◆ **What is required**
For each line in the data that includes "format", make a copy.

◆ **Dataset content**
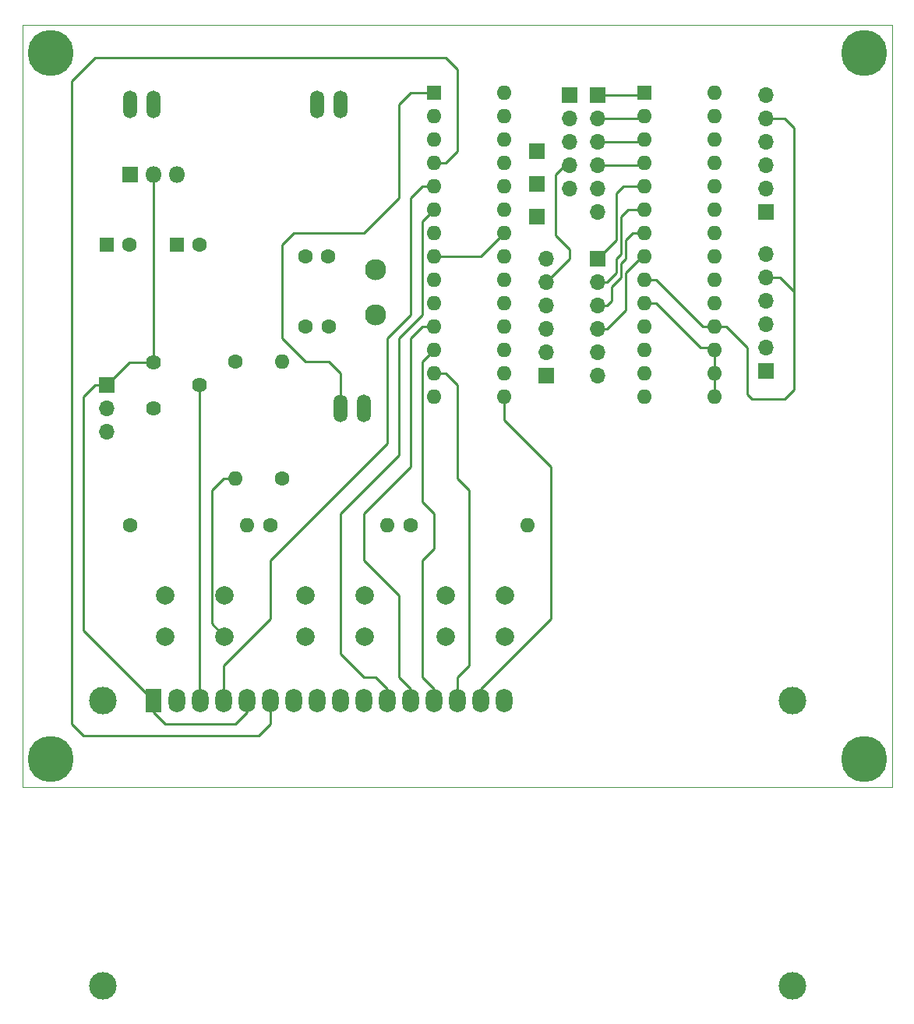
<source format=gbr>
%TF.GenerationSoftware,KiCad,Pcbnew,4.0.7*%
%TF.CreationDate,2018-06-04T18:26:45+03:00*%
%TF.ProjectId,circuit,636972637569742E6B696361645F7063,6*%
%TF.FileFunction,Copper,L1,Top,Signal*%
%FSLAX46Y46*%
G04 Gerber Fmt 4.6, Leading zero omitted, Abs format (unit mm)*
G04 Created by KiCad (PCBNEW 4.0.7) date 06/04/18 18:26:45*
%MOMM*%
%LPD*%
G01*
G04 APERTURE LIST*
%ADD10C,0.100000*%
%ADD11R,1.600000X1.600000*%
%ADD12O,1.600000X1.600000*%
%ADD13R,1.700000X1.700000*%
%ADD14O,1.700000X1.700000*%
%ADD15C,1.600000*%
%ADD16R,1.800000X2.600000*%
%ADD17O,1.800000X2.600000*%
%ADD18C,3.000000*%
%ADD19O,1.510000X3.010000*%
%ADD20C,2.000000*%
%ADD21R,1.800000X1.800000*%
%ADD22O,1.800000X1.800000*%
%ADD23C,2.300000*%
%ADD24C,1.620000*%
%ADD25C,5.000000*%
%ADD26C,0.250000*%
G04 APERTURE END LIST*
D10*
X16256000Y-97028000D02*
X110744000Y-97028000D01*
X110744000Y-14224000D02*
X16256000Y-14224000D01*
X110744000Y-97028000D02*
X110744000Y-14224000D01*
X16256000Y-97028000D02*
X16256000Y-14224000D01*
D11*
X60960000Y-21590000D03*
D12*
X68580000Y-54610000D03*
X60960000Y-24130000D03*
X68580000Y-52070000D03*
X60960000Y-26670000D03*
X68580000Y-49530000D03*
X60960000Y-29210000D03*
X68580000Y-46990000D03*
X60960000Y-31750000D03*
X68580000Y-44450000D03*
X60960000Y-34290000D03*
X68580000Y-41910000D03*
X60960000Y-36830000D03*
X68580000Y-39370000D03*
X60960000Y-39370000D03*
X68580000Y-36830000D03*
X60960000Y-41910000D03*
X68580000Y-34290000D03*
X60960000Y-44450000D03*
X68580000Y-31750000D03*
X60960000Y-46990000D03*
X68580000Y-29210000D03*
X60960000Y-49530000D03*
X68580000Y-26670000D03*
X60960000Y-52070000D03*
X68580000Y-24130000D03*
X60960000Y-54610000D03*
X68580000Y-21590000D03*
D13*
X73152000Y-52324000D03*
D14*
X73152000Y-49784000D03*
X73152000Y-47244000D03*
X73152000Y-44704000D03*
X73152000Y-42164000D03*
X73152000Y-39624000D03*
D11*
X83820000Y-21590000D03*
D12*
X91440000Y-54610000D03*
X83820000Y-24130000D03*
X91440000Y-52070000D03*
X83820000Y-26670000D03*
X91440000Y-49530000D03*
X83820000Y-29210000D03*
X91440000Y-46990000D03*
X83820000Y-31750000D03*
X91440000Y-44450000D03*
X83820000Y-34290000D03*
X91440000Y-41910000D03*
X83820000Y-36830000D03*
X91440000Y-39370000D03*
X83820000Y-39370000D03*
X91440000Y-36830000D03*
X83820000Y-41910000D03*
X91440000Y-34290000D03*
X83820000Y-44450000D03*
X91440000Y-31750000D03*
X83820000Y-46990000D03*
X91440000Y-29210000D03*
X83820000Y-49530000D03*
X91440000Y-26670000D03*
X83820000Y-52070000D03*
X91440000Y-24130000D03*
X83820000Y-54610000D03*
X91440000Y-21590000D03*
D11*
X25400000Y-38100000D03*
D15*
X27900000Y-38100000D03*
D11*
X33020000Y-38100000D03*
D15*
X35520000Y-38100000D03*
X46990000Y-39370000D03*
X49490000Y-39370000D03*
X49530000Y-46990000D03*
X47030000Y-46990000D03*
D16*
X30480000Y-87630000D03*
D17*
X33020000Y-87630000D03*
X35560000Y-87630000D03*
X38100000Y-87630000D03*
X40640000Y-87630000D03*
X43180000Y-87630000D03*
X45720000Y-87630000D03*
X48260000Y-87630000D03*
X50800000Y-87630000D03*
X53340000Y-87630000D03*
X55880000Y-87630000D03*
X58420000Y-87630000D03*
X60960000Y-87630000D03*
X63500000Y-87630000D03*
X66040000Y-87630000D03*
X68580000Y-87630000D03*
D18*
X24980900Y-87630000D03*
X24980900Y-118630700D03*
X99979480Y-118630700D03*
X99980000Y-87630000D03*
D19*
X27940000Y-22860000D03*
X30480000Y-22860000D03*
X48260000Y-22860000D03*
X50800000Y-22860000D03*
X50800000Y-55880000D03*
X53340000Y-55880000D03*
D15*
X44450000Y-63500000D03*
D12*
X44450000Y-50800000D03*
D15*
X39370000Y-50800000D03*
D12*
X39370000Y-63500000D03*
D15*
X27940000Y-68580000D03*
D12*
X40640000Y-68580000D03*
D15*
X43180000Y-68580000D03*
D12*
X55880000Y-68580000D03*
D15*
X58420000Y-68580000D03*
D12*
X71120000Y-68580000D03*
D20*
X31750000Y-80700000D03*
X31750000Y-76200000D03*
X38250000Y-80700000D03*
X38250000Y-76200000D03*
X46990000Y-80700000D03*
X46990000Y-76200000D03*
X53490000Y-80700000D03*
X53490000Y-76200000D03*
X62230000Y-80700000D03*
X62230000Y-76200000D03*
X68730000Y-80700000D03*
X68730000Y-76200000D03*
D21*
X27940000Y-30480000D03*
D22*
X30480000Y-30480000D03*
X33020000Y-30480000D03*
D23*
X54610000Y-45720000D03*
X54610000Y-40820000D03*
D24*
X30480000Y-50880000D03*
X35480000Y-53380000D03*
X30480000Y-55880000D03*
D25*
X19304000Y-17272000D03*
X107696000Y-17272000D03*
X19304000Y-93980000D03*
X107696000Y-93980000D03*
D13*
X75692000Y-21844000D03*
D14*
X75692000Y-24384000D03*
X75692000Y-26924000D03*
X75692000Y-29464000D03*
X75692000Y-32004000D03*
D13*
X25400000Y-53340000D03*
D14*
X25400000Y-55880000D03*
X25400000Y-58420000D03*
D13*
X78740000Y-21844000D03*
D14*
X78740000Y-24384000D03*
X78740000Y-26924000D03*
X78740000Y-29464000D03*
X78740000Y-32004000D03*
X78740000Y-34544000D03*
D13*
X78740000Y-39624000D03*
D14*
X78740000Y-42164000D03*
X78740000Y-44704000D03*
X78740000Y-47244000D03*
X78740000Y-49784000D03*
X78740000Y-52324000D03*
D13*
X97028000Y-51816000D03*
D14*
X97028000Y-49276000D03*
X97028000Y-46736000D03*
X97028000Y-44196000D03*
X97028000Y-41656000D03*
X97028000Y-39116000D03*
D13*
X97028000Y-34544000D03*
D14*
X97028000Y-32004000D03*
X97028000Y-29464000D03*
X97028000Y-26924000D03*
X97028000Y-24384000D03*
X97028000Y-21844000D03*
D13*
X72136000Y-35052000D03*
X72136000Y-31496000D03*
X72136000Y-27940000D03*
D26*
X68580000Y-36830000D02*
X68580000Y-37084000D01*
X60960000Y-39370000D02*
X66040000Y-39370000D01*
X66040000Y-39370000D02*
X68580000Y-36830000D01*
X91440000Y-52070000D02*
X91440000Y-54610000D01*
X91440000Y-49530000D02*
X91440000Y-52070000D01*
X83820000Y-44450000D02*
X85090000Y-44450000D01*
X89916000Y-49276000D02*
X91186000Y-49276000D01*
X85090000Y-44450000D02*
X89916000Y-49276000D01*
X91186000Y-49276000D02*
X91440000Y-49530000D01*
X30480000Y-87630000D02*
X30480000Y-88900000D01*
X30480000Y-88900000D02*
X31750000Y-90170000D01*
X39370000Y-90170000D02*
X40640000Y-88900000D01*
X31750000Y-90170000D02*
X39370000Y-90170000D01*
X40640000Y-88900000D02*
X40640000Y-87630000D01*
X25400000Y-53340000D02*
X24130000Y-53340000D01*
X22860000Y-80010000D02*
X30480000Y-87630000D01*
X22860000Y-54610000D02*
X22860000Y-80010000D01*
X24130000Y-53340000D02*
X22860000Y-54610000D01*
X47030000Y-39410000D02*
X46990000Y-39370000D01*
X39370000Y-50800000D02*
X39410000Y-50800000D01*
X30480000Y-50880000D02*
X27860000Y-50880000D01*
X27860000Y-50880000D02*
X25400000Y-53340000D01*
X30480000Y-30480000D02*
X30480000Y-50880000D01*
X100076000Y-43180000D02*
X100076000Y-25400000D01*
X99060000Y-24384000D02*
X97028000Y-24384000D01*
X100076000Y-25400000D02*
X99060000Y-24384000D01*
X91440000Y-46990000D02*
X92710000Y-46990000D01*
X98552000Y-41656000D02*
X97028000Y-41656000D01*
X100076000Y-43180000D02*
X98552000Y-41656000D01*
X100076000Y-53848000D02*
X100076000Y-43180000D01*
X99060000Y-54864000D02*
X100076000Y-53848000D01*
X95504000Y-54864000D02*
X99060000Y-54864000D01*
X94996000Y-54356000D02*
X95504000Y-54864000D01*
X94996000Y-49276000D02*
X94996000Y-54356000D01*
X92710000Y-46990000D02*
X94996000Y-49276000D01*
X75692000Y-29464000D02*
X75184000Y-29464000D01*
X75184000Y-29464000D02*
X74168000Y-30480000D01*
X75692000Y-39624000D02*
X73152000Y-42164000D01*
X75692000Y-38608000D02*
X75692000Y-39624000D01*
X74168000Y-37084000D02*
X75692000Y-38608000D01*
X74168000Y-30480000D02*
X74168000Y-37084000D01*
X83820000Y-41910000D02*
X85090000Y-41910000D01*
X90170000Y-46990000D02*
X91440000Y-46990000D01*
X85090000Y-41910000D02*
X90170000Y-46990000D01*
X35480000Y-53380000D02*
X35480000Y-87550000D01*
X35480000Y-87550000D02*
X35560000Y-87630000D01*
X38100000Y-87630000D02*
X38100000Y-83820000D01*
X59690000Y-31750000D02*
X60960000Y-31750000D01*
X58420000Y-33020000D02*
X59690000Y-31750000D01*
X58420000Y-45720000D02*
X58420000Y-33020000D01*
X55880000Y-48260000D02*
X58420000Y-45720000D01*
X55880000Y-59690000D02*
X55880000Y-48260000D01*
X43180000Y-72390000D02*
X55880000Y-59690000D01*
X43180000Y-78740000D02*
X43180000Y-72390000D01*
X38100000Y-83820000D02*
X43180000Y-78740000D01*
X41910000Y-91440000D02*
X43180000Y-90170000D01*
X60960000Y-29210000D02*
X62230000Y-29210000D01*
X22860000Y-91440000D02*
X41910000Y-91440000D01*
X21590000Y-90170000D02*
X22860000Y-91440000D01*
X21590000Y-20320000D02*
X21590000Y-90170000D01*
X24130000Y-17780000D02*
X21590000Y-20320000D01*
X62230000Y-17780000D02*
X24130000Y-17780000D01*
X63500000Y-19050000D02*
X62230000Y-17780000D01*
X63500000Y-27940000D02*
X63500000Y-19050000D01*
X62230000Y-29210000D02*
X63500000Y-27940000D01*
X43180000Y-90170000D02*
X43180000Y-87630000D01*
X60960000Y-34290000D02*
X59690000Y-35560000D01*
X54610000Y-85090000D02*
X55880000Y-86360000D01*
X53340000Y-85090000D02*
X54610000Y-85090000D01*
X50800000Y-82550000D02*
X53340000Y-85090000D01*
X50800000Y-67310000D02*
X50800000Y-82550000D01*
X57150000Y-60960000D02*
X50800000Y-67310000D01*
X57150000Y-48260000D02*
X57150000Y-60960000D01*
X59690000Y-45720000D02*
X57150000Y-48260000D01*
X59690000Y-35560000D02*
X59690000Y-45720000D01*
X55880000Y-86360000D02*
X55880000Y-87630000D01*
X60960000Y-46990000D02*
X59690000Y-46990000D01*
X57150000Y-85090000D02*
X58420000Y-86360000D01*
X57150000Y-76200000D02*
X57150000Y-85090000D01*
X53340000Y-72390000D02*
X57150000Y-76200000D01*
X53340000Y-67310000D02*
X53340000Y-72390000D01*
X58420000Y-62230000D02*
X53340000Y-67310000D01*
X58420000Y-48260000D02*
X58420000Y-62230000D01*
X59690000Y-46990000D02*
X58420000Y-48260000D01*
X58420000Y-86360000D02*
X58420000Y-87630000D01*
X60960000Y-49530000D02*
X59690000Y-50800000D01*
X59690000Y-85090000D02*
X60960000Y-86360000D01*
X59690000Y-72390000D02*
X59690000Y-85090000D01*
X60960000Y-71120000D02*
X59690000Y-72390000D01*
X60960000Y-67310000D02*
X60960000Y-71120000D01*
X59690000Y-66040000D02*
X60960000Y-67310000D01*
X59690000Y-50800000D02*
X59690000Y-66040000D01*
X60960000Y-86360000D02*
X60960000Y-87630000D01*
X63500000Y-87630000D02*
X63500000Y-85090000D01*
X62230000Y-52070000D02*
X60960000Y-52070000D01*
X63500000Y-53340000D02*
X62230000Y-52070000D01*
X63500000Y-63500000D02*
X63500000Y-53340000D01*
X64770000Y-64770000D02*
X63500000Y-63500000D01*
X64770000Y-83820000D02*
X64770000Y-64770000D01*
X63500000Y-85090000D02*
X64770000Y-83820000D01*
X68580000Y-54610000D02*
X68580000Y-57150000D01*
X67310000Y-85090000D02*
X66040000Y-86360000D01*
X73660000Y-78740000D02*
X67310000Y-85090000D01*
X73660000Y-62230000D02*
X73660000Y-78740000D01*
X68580000Y-57150000D02*
X73660000Y-62230000D01*
X66040000Y-86360000D02*
X66040000Y-87630000D01*
X50800000Y-55880000D02*
X50800000Y-52070000D01*
X58420000Y-21590000D02*
X60960000Y-21590000D01*
X57150000Y-22860000D02*
X58420000Y-21590000D01*
X57150000Y-33020000D02*
X57150000Y-22860000D01*
X53340000Y-36830000D02*
X57150000Y-33020000D01*
X45720000Y-36830000D02*
X53340000Y-36830000D01*
X44450000Y-38100000D02*
X45720000Y-36830000D01*
X44450000Y-48260000D02*
X44450000Y-38100000D01*
X45720000Y-49530000D02*
X44450000Y-48260000D01*
X46990000Y-50800000D02*
X45720000Y-49530000D01*
X49530000Y-50800000D02*
X46990000Y-50800000D01*
X50800000Y-52070000D02*
X49530000Y-50800000D01*
X50800000Y-57150000D02*
X50800000Y-55880000D01*
X39370000Y-63500000D02*
X38100000Y-63500000D01*
X36830000Y-79280000D02*
X38250000Y-80700000D01*
X36830000Y-64770000D02*
X36830000Y-79280000D01*
X38100000Y-63500000D02*
X36830000Y-64770000D01*
X78740000Y-21844000D02*
X83566000Y-21844000D01*
X83566000Y-21844000D02*
X83820000Y-21590000D01*
X78740000Y-24384000D02*
X83566000Y-24384000D01*
X83566000Y-24384000D02*
X83820000Y-24130000D01*
X78740000Y-26924000D02*
X83566000Y-26924000D01*
X83566000Y-26924000D02*
X83820000Y-26670000D01*
X78740000Y-29464000D02*
X83566000Y-29464000D01*
X83566000Y-29464000D02*
X83820000Y-29210000D01*
X83820000Y-31750000D02*
X81534000Y-31750000D01*
X80772000Y-37592000D02*
X78740000Y-39624000D01*
X80772000Y-32512000D02*
X80772000Y-37592000D01*
X81534000Y-31750000D02*
X80772000Y-32512000D01*
X83820000Y-34290000D02*
X82042000Y-34290000D01*
X79756000Y-42164000D02*
X78740000Y-42164000D01*
X80772000Y-41148000D02*
X79756000Y-42164000D01*
X80772000Y-39624000D02*
X80772000Y-41148000D01*
X81280000Y-39116000D02*
X80772000Y-39624000D01*
X81280000Y-35052000D02*
X81280000Y-39116000D01*
X82042000Y-34290000D02*
X81280000Y-35052000D01*
X83820000Y-36830000D02*
X82550000Y-36830000D01*
X79756000Y-44704000D02*
X78740000Y-44704000D01*
X80264000Y-44196000D02*
X79756000Y-44704000D01*
X80264000Y-42672000D02*
X80264000Y-44196000D01*
X81280000Y-41656000D02*
X80264000Y-42672000D01*
X81280000Y-40132000D02*
X81280000Y-41656000D01*
X81788000Y-39624000D02*
X81280000Y-40132000D01*
X81788000Y-37592000D02*
X81788000Y-39624000D01*
X82550000Y-36830000D02*
X81788000Y-37592000D01*
X78740000Y-47244000D02*
X79756000Y-47244000D01*
X81788000Y-41148000D02*
X83566000Y-39370000D01*
X81788000Y-45212000D02*
X81788000Y-41148000D01*
X79756000Y-47244000D02*
X81788000Y-45212000D01*
X83566000Y-39370000D02*
X83820000Y-39370000D01*
M02*

</source>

◆ **Task response**
<source format=gbr>
G04 Gerber Fmt 4.6, Leading zero omitted, Abs format (unit mm)*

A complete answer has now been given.